Я перешёл к его личности, когда мы уже подошли к магазину при Тарном заводе. Только хотел сказать что он "тоже когда-то был лётчиком", но бог миловал, не успел, а то бы мамка расстроилась. Смотрю, по ступенькам спускается наш Небуло и на меня смотрит. Лёгок блин на помине. Он тут недалеко в двухэтажном доме живёт. Шёл, наверное, на обед, а по пути заглянул за хлебом. Нас увидел, образовался. На моё "здрасьте" кивнул головой, а перед мамкой

приподнял шляпу:

— А это, как я понимаю, наш новый преподаватель истории? Документы с собой?


* * *

Так и не довелось Илье Григорьевичу во время пообедать. Взял он мамку под ручку и попылили они по своим школьным делам. А я на другую сторону перешёл. Своих дел полно.

Иду, а навстречу тот самый снайпер, что Витьке Григорьеву из рогатки в лоб закатил. Куда-то падла целенаправленно чешет. Это метрах в двадцати от того места, где я последний раз видел Лепёху. Там большие акации вдоль тропинки растут, а на нижних ветвях воробьи прячутся во время жары. Хоть бы переоделся. Глядишь, я бы его не угадал. Тропинка узкая, двоим можно разойтись только впритирку, если кто-то из них повернётся бочком. Кругом мочаки свекольным соком воняют. Нескоро укладчики плитки сюда доберутся.

Скользнул снайпер по мне оценивающим взглядом. Мол, много вас по улицам ходят. Может, в кого стрелял, всех разве запомнишь? Но вижу по роже, что не в жилу ему подрывать свой авторитет, под хмыря в костюмчике прогибаться.

А мы люди не гордые. Посторонился чуток, руки опустил, жду.

Вот честно скажу, не было у меня злости на этого пацана за то, что Витька проучил. Вёл бы себя по-человечески, отделался бы парой подсрачников.
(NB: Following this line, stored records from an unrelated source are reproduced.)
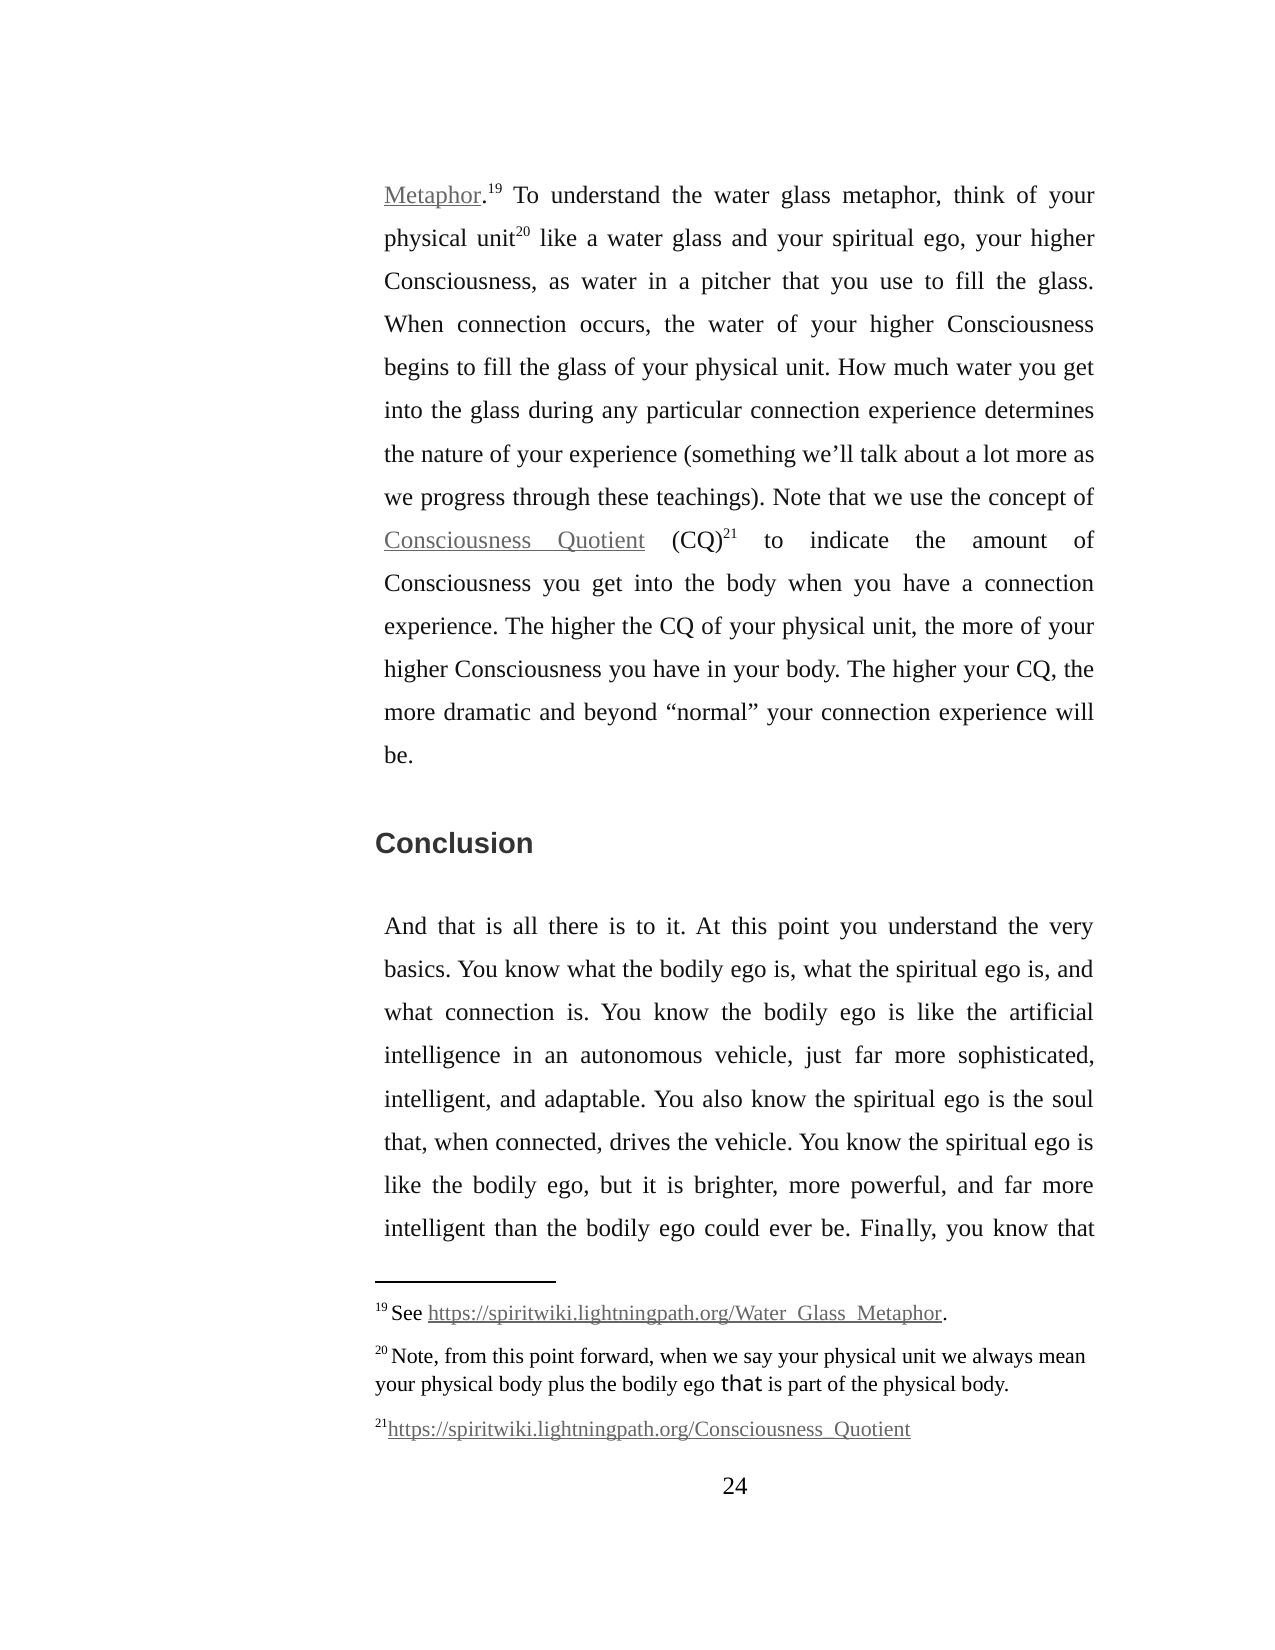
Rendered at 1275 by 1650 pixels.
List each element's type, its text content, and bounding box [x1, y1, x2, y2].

text As you can see, the automobile metaphor helps us understand the nature of connection, but when you consider the sophisticated and sensitive bodily ego and the fact that when you connect an actual union occurs, the metaphor breaks down. In order to deepen your understanding of connection, therefore, we also use the Water Glass Metaphor. To understand the water glass metaphor, think of your physical unit like a water glass and your spiritual ego, your higher Consciousness, as water in a pitcher that you use to fill the glass. When connection occurs, the water of your higher Consciousness begins to fill the glass of your physical unit. How much water you get into the glass during any particular connection experience determines the nature of your experience (something we’ll talk about a lot more as we progress through these teachings). Note that we use the concept of Consciousness Quotient (CQ) to indicate the amount of Consciousness you get into the body when you have a connection experience. The higher the CQ of your physical unit, the more of your higher Consciousness you have in your body. The higher your CQ, the more dramatic and beyond “normal” your connection experience will be. [384, 180, 1095, 769]
text https://spiritwiki.lightningpath.org/Consciousness_Quotient [911, 1416, 1095, 1441]
text Note, from this point forward, when we say your physical unit we always mean your physical body plus the bodily ego that is part of the physical body. [375, 1343, 1095, 1398]
text See https://spiritwiki.lightningpath.org/Water_Glass_Metaphor. [948, 1300, 1095, 1325]
text And that is all there is to it. At this point you understand the very basics. You know what the bodily ego is, what the spiritual ego is, and what connection is. You know the bodily ego is like the artificial intelligence in an autonomous vehicle, just far more sophisticated, intelligent, and adaptable. You also know the spiritual ego is the soul that, when connected, drives the vehicle. You know the spiritual ego is like the bodily ego, but it is brighter, more powerful, and far more intelligent than the bodily ego could ever be. Finally, you know that [384, 911, 1095, 1242]
subtitle Conclusion [375, 826, 1095, 859]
Так нет, увидел, что я пасанул, по блатному зачимчиковал, типа больше никуда не торопится. Лыбится, падла, упивается своим превосходством. А чтоб я его ещё больше боялся и уважал, напевает себе под нос: "Канает мент, с досады ливеруя, как щипачи втыкают на ремне, он хочет фреера подкремзать наментуя, да кабы шнифт не выстеклили мне..."

Не стал я ему говорить "защищайтесь, сударь!" Он ведь Витька без предупреждения сделал. Подкремзал ему с разворота под дых, а когда задохнулся, левым хуком отправил на лежбище в мочаки. А чтобы спокойно спал по ночам и сомненья его не мучили, коротко пояснил:

— Это тебе, сука, за то, что кенту моему на железнодорожном вокзале гулю подвесил. Ещё раз такое увижу, выстеклю шнифт. —

И рогатку забрал.


* * *

Пришёл домой, бабушка ох да ах: "Да бедный ты мой внучок! Да как похудел! Да чем тебя там кормили?!" Как будто вчера о том же самом не спрашивала.

Нормально кормили! Во всяком случае, лучше того, что я себе сам на старости лет готовил. Вслух конечно этого не сказал. Сел за стол, вчерашний борщец мечу, сопаткою шмыгаю. Типа да, бедный я и несчастный. Повару возражать, последнее дело.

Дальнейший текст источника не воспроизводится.